> _Page extract_
Performance-based budgeting, the focus of SB14, has been recommended in California by independent commissions for years. It requires the state to identify program objectives when it spends money, as well as how much meeting those objectives should cost, and requires analysis of whether these goals are met. This approach is not fancy or complicated – in fact, it’s Budgeting 101 in the private sector, and 25 states already use it in some form.

SB15 focuses on another big problem by requiring multiyear planning for budget revenues and expenses. The state needs tools to get a handle on its damaging boom-or-bust tax and spending cycles, and this is a good start. Again, you’d be hard-pressed to find major entities, public or private, that don’t do this, and it is high time it be required in California.

In one sense, these bills represent basic blocking and tackling, fiscal reforms that the state sorely needs. But at a broader level, signing them sends a message to frustrated Californians that Sacramento will get its fiscal house in order and begin to rebuild trust with the people. We co-chaired California’s first-ever statewide deliberative poll this summer, in which a scientifically selected, random sample of 412 Californians was given an in-depth opportunity to deliberate on the state’s problems and potential solutions. It wasn’t a pretty picture on the problem side:

– More than 2 out of 3 California voters question whether the Legislature can “get important things done.”

> _What to work on_
[a] According to the budget reform passage, how many states already use performance-based budgeting in some form?
[b] Repeat the part of the budget reform passage between "Performance-based budgeting, the" and "in some form.", inclusive.
The rows have nothing to do with any of this.

Dataset entries:
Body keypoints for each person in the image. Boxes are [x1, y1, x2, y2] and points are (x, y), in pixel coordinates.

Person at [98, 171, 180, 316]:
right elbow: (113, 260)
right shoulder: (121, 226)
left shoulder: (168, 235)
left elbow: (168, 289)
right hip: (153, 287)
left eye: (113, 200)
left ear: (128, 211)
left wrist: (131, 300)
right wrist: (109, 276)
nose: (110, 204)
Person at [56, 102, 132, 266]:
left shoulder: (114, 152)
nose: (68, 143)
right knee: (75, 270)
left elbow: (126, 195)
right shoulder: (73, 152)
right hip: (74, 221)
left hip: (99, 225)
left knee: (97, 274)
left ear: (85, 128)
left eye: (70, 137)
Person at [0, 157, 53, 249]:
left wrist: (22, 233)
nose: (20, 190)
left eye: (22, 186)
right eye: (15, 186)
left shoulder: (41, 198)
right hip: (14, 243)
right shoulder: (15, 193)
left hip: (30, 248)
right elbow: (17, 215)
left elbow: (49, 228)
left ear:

> _Solution set_
[a] 25 states

[b]
Performance-based budgeting, the focus of SB14, has been recommended in California by independent commissions for years. It requires the state to identify program objectives when it spends money, as well as how much meeting those objectives should cost, and requires analysis of whether these goals are met. This approach is not fancy or complicated – in fact, it’s Budgeting 101 in the private sector, and 25 states already use it in some form.